Albert Kriemler’s new collection for Akris is state of the art

Albert Kriemler’s new collection for Akris is state of the art

Albert Kriemler is frequently motivated by art and architecture. The creative director of Swiss fashion house Akris has, in the past, been inspired by the work of Brazilian landscape architect Roberto Burle Marx and German artist Thomas Ruff, while his recreation of a lifesize section of Japanese architect Sou Fujimoto’s House N for the Akris S/S16 catwalk was awarded Best Alliance at the 2016 Wallpaper* Design Awards. For S/S17, Kriemler looked to the abstract aesthetic of Cuban-American artist Carmen Herrera with a collection inspired by the graphic shapes and bold colours in her paintings.

‘These pieces really stand for how I see a collaboration with an architect or artist,’ says Kriemler, who sought an introduction with Herrera after seeing her 1959 work Blanco y Verde – a piece constructed from two hanging canvases with an abstract green triangle in acrylic – at the Whitney Museum of American Art in 2015. Meeting Herrera in her studio on her 101st birthday, Kriemler received approval for a collection inspired by her work. ‘You want to get beyond that Braque, Monet or Mondrian effect that has been done by the design world forever,’ he says.

‘I set out to translate Herrera’s abstract, geometric lines into the body language of a woman’ continues Kriemler. The bold colours in her paintings, from tangerine and chestnut to forest green and deep blue, also permeate the collection, which features effortlessly sophisticated shapes like loose kimonos, gently flaring trousers and collarless shirtdresses. Untitled, 1952, which is composed of black and white stripes, has been reimagined in a dress (the first design Kriemler showed Herrera) with bias-cut stripes and a zipped waist. The asymmetric green and white colour blocks in Alba, 2014, have been translated into a circular poncho dress with sunray pleats, while the plane in Blanco y Verde, the catalyst of the whole collection, is also seen in the forest green triangular lapel of a white blazer, paired with shorts.
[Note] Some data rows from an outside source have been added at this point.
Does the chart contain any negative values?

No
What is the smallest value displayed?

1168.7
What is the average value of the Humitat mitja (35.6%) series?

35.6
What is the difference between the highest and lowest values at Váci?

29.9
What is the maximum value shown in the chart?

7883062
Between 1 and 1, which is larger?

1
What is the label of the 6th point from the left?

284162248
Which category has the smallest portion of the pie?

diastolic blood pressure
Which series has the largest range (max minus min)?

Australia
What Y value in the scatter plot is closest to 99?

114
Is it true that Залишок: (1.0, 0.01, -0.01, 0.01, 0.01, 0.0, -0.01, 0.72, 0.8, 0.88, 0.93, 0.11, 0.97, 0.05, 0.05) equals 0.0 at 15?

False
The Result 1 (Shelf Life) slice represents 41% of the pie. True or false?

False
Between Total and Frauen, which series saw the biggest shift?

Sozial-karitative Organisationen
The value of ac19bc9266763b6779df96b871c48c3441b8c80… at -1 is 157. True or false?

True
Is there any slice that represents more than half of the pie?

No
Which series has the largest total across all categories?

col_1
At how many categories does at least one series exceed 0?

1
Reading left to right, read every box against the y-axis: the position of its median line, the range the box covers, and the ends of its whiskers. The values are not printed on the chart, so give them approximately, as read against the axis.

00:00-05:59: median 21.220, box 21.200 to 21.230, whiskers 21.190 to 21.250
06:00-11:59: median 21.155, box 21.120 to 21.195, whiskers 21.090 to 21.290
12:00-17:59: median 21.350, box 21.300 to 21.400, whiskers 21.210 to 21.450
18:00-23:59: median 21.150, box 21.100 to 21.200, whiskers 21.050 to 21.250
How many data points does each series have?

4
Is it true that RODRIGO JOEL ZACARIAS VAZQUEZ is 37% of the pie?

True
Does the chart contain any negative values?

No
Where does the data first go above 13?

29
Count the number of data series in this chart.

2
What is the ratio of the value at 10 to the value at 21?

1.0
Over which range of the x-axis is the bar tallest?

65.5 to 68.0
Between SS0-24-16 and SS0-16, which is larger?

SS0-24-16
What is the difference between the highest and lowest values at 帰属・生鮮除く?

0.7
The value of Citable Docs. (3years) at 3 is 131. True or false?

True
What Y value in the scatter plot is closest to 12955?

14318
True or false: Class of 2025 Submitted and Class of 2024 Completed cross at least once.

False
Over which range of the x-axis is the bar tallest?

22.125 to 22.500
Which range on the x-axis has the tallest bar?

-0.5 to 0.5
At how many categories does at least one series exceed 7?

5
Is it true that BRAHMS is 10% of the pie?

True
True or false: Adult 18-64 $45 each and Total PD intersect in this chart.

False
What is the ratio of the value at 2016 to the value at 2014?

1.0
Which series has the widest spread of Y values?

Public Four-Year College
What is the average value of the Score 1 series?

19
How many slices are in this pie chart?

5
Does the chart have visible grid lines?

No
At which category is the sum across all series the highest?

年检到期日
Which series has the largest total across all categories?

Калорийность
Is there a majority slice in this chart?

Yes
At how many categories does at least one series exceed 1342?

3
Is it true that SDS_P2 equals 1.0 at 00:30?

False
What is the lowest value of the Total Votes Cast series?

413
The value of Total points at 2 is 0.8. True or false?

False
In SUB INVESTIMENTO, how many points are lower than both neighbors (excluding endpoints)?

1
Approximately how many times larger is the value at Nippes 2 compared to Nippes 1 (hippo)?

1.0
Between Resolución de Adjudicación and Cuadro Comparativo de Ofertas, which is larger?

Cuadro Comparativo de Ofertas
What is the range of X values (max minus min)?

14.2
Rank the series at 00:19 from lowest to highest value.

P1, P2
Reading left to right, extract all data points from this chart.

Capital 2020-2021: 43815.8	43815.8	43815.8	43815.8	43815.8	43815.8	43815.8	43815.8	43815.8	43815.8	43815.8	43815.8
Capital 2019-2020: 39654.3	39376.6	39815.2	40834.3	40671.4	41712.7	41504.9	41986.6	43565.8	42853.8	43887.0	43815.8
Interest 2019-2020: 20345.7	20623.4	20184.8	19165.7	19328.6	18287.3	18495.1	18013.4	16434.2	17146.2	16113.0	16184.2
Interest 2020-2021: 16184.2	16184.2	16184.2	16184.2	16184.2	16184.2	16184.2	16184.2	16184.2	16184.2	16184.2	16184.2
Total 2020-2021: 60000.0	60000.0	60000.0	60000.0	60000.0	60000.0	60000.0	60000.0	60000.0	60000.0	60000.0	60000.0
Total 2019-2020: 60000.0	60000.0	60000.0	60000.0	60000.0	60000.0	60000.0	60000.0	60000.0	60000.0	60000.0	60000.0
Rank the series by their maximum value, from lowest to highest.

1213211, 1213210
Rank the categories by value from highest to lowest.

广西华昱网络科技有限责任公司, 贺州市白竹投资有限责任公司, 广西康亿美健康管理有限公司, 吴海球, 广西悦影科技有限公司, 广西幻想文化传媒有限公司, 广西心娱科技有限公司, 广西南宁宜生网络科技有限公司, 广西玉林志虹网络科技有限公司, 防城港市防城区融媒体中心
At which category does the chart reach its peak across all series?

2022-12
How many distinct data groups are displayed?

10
‘When I met Albert and saw his work, I was struck by the simplicity of his designs combined with his passion for craft and materials. I knew he was a kindred spirit,’ Herrera says. Included in the collection are a series of limited-edition scarves, crafted in cotton, silk and cashmere, that translate images of her paintings using digital photo print technology. Each piece in the collection, from a scarf to a striped playsuit, acts as a microcosmic retrospective of the artist’s career. ‘I found myself having to construct my clothes in the same way that Herrera pieced together her paintings. It was as if my hands were following her eyes,’ Kriemler says, his approach to collaboration in itself a fine art.